I found this a long book with not very interesting people. Part 1 takes place in late 40s. Sally and Edward meet, fall in love, and marry. They have a baby. Sally is a doctor, Edward a composer. Sally's mentor gives her a house in the country. Part 2 jump ahead to the early 90s and focuses on their grandchildren, Alison and Jamie. Life in between didn't really matter. We spend 1-2 years with them and their lives.
I just never really connected to the characters or cared what was going on with their lives.
I started out feeling somewhat ambivalent about this book....perhaps influenced by some of the more negative reviews I had read. I am a fairly new reader of Patrick Gale’s books and have only read his newer novels which I love. However once I got past part one and the early part of Edwards life I really got stuck into the characters and their development as the story progressed. I loved it.

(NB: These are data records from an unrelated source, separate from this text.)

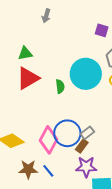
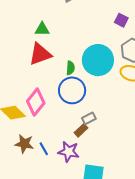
blue circle: (67, 133) -> (72, 90), moved
pink diamond: (48, 140) -> (36, 102), moved
purple star: (86, 167) -> (69, 152), moved

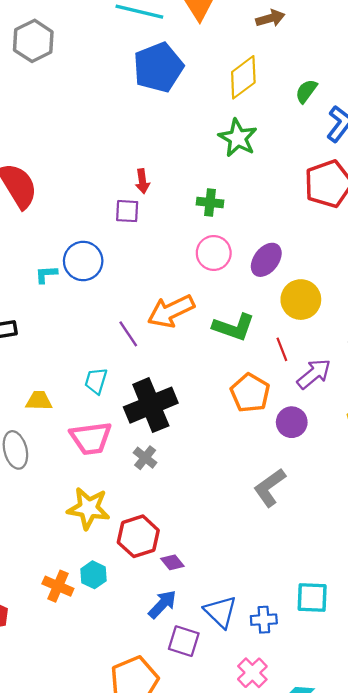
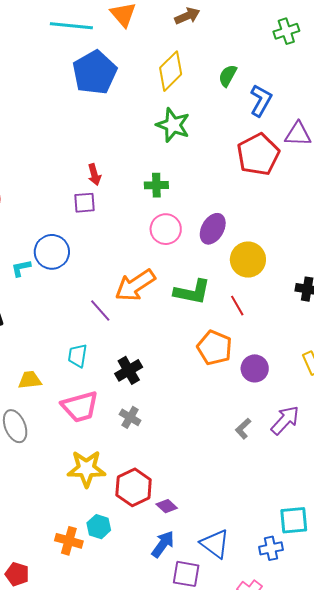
purple arrow: (314, 374) -> (285, 420), moved
black cross: (151, 405) -> (129, 370), size x0.6
gray L-shape: (270, 487) -> (243, 429), size x0.6
blue cross: (264, 620) -> (271, 548), moved

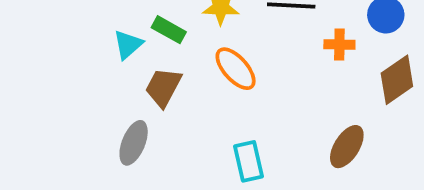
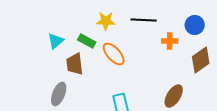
green rectangle: (169, 30) -> (87, 41), moved
brown trapezoid: (163, 87) -> (75, 64), turned -35

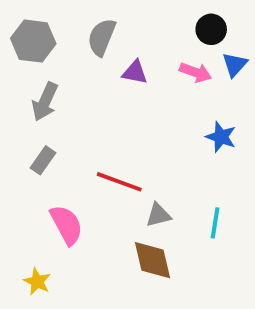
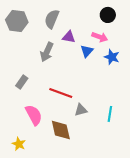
blue triangle: (235, 65) -> (87, 51), moved
gray arrow: (45, 102) -> (47, 52), moved
blue star: (221, 137) -> (112, 57), moved
brown diamond: (153, 260) -> (61, 130), moved

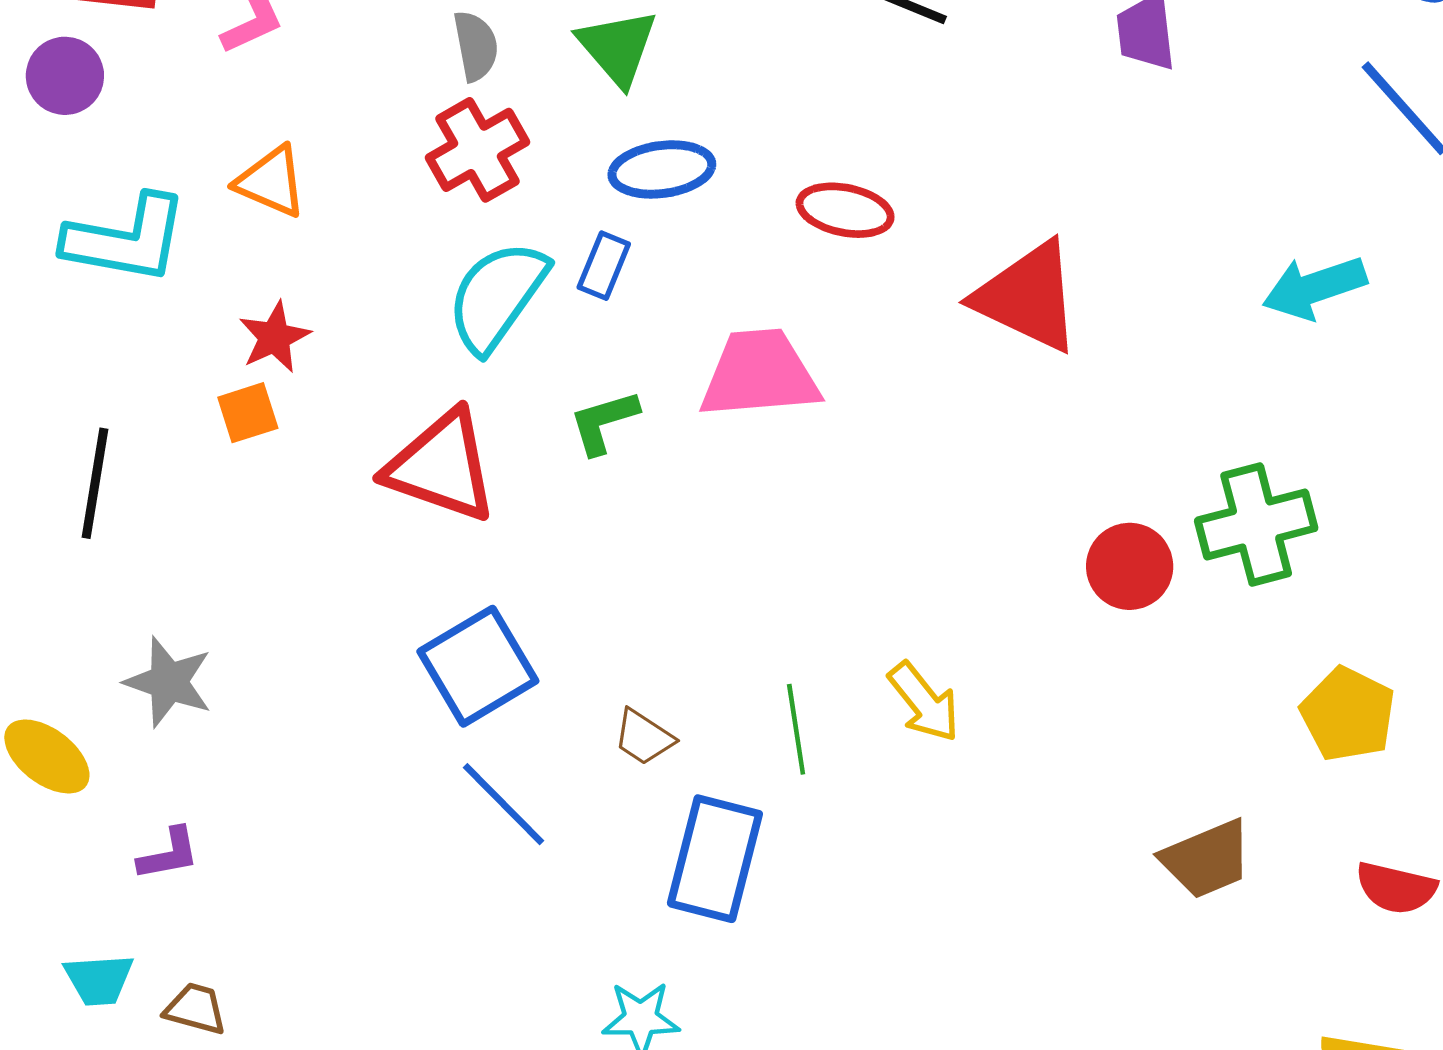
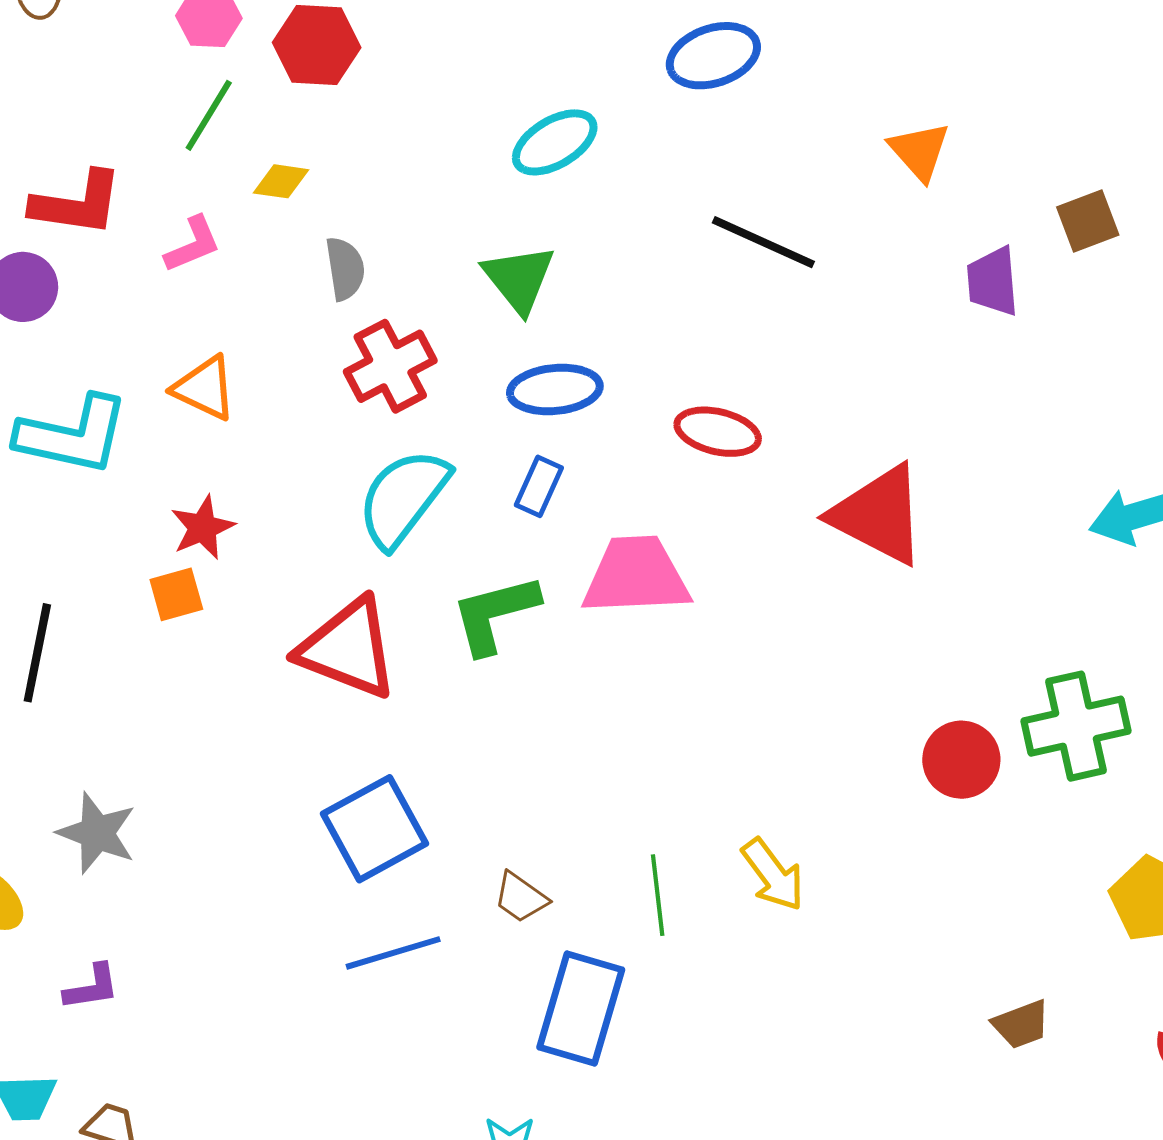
gray semicircle: (476, 46) -> (345, 269), moved
blue rectangle: (604, 266) -> (539, 486), moved
green L-shape: (604, 422) -> (495, 614), size x1.4
blue line: (503, 804) -> (393, 953), turned -64
brown trapezoid: (1207, 859) -> (1021, 1024), size x0.7

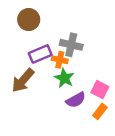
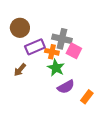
brown circle: (29, 20) -> (20, 28), moved
brown arrow: (23, 80) -> (20, 70), size x0.6
pink square: (100, 90) -> (74, 51), moved

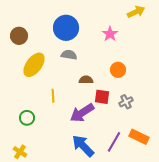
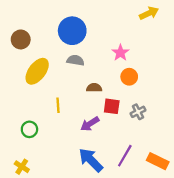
pink star: (110, 34) -> (120, 53), moved
purple arrow: (82, 113) -> (90, 124), size x0.7
orange rectangle: (139, 137) -> (158, 161), moved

The title is The Facts of Life but it's really about death, a number of deaths. I found it difficult to engage with the main characters; we lost some of the most interesting people from the story fairly early on. I have read and enjoyed quite a number of Patrick Gale's novels but I can't say that I really liked this one I'm afraid.
Disappointing ! I finished tbe first section of the novel and really did enjoy it. However the next section was a big let down and I really couldn't muster up any enthusiasm. So I am not going to keep reading. Sad as I have always enjoyed Patrick Gale's books. This one I feel is just an anti climax.
An enjoyable read. But I found the break in the book between the tale of the post WWII love story of the grandparents and the second half, which focused on their grandchildren challenging to adapt to. Both parts reflect issues of their time, personal challenges created by them. I so like Patrick Gale's use of language.
Not recommended. This was my first Patrick Gale book. He has a way of drawing you into the story just to find out where he's going with his odd assortment of characters. Just say no.
I will always remember the person who introduced me to Patrick Gale with Little Bits of Baby. I have read everything, and many twice. This is one of my favourites with characters who remain part of the family of my dreams and imagination.
Interesting to read a genre of fiction - romantic, family dynasty, sweep of history etc - written by a man. Some genuinely unexpected plots twists keep you interested. Thoughtful reflections on physicality and death too.
So many good things to write about in this book. Lovely characterisation and yet some difficult reading about homosexuality. Sad, happy all emotions coming into play. So glad I’ve read it.
Counting it as read even though I didn’t finish it because it’s approximately 12 million pages long and I got like halfway through it before I completely lost any shred of interest.
I adored the first half of this book, but then it wobbled ever so slightly - felt a little like he was trying to shock me, rather than just tell me the story.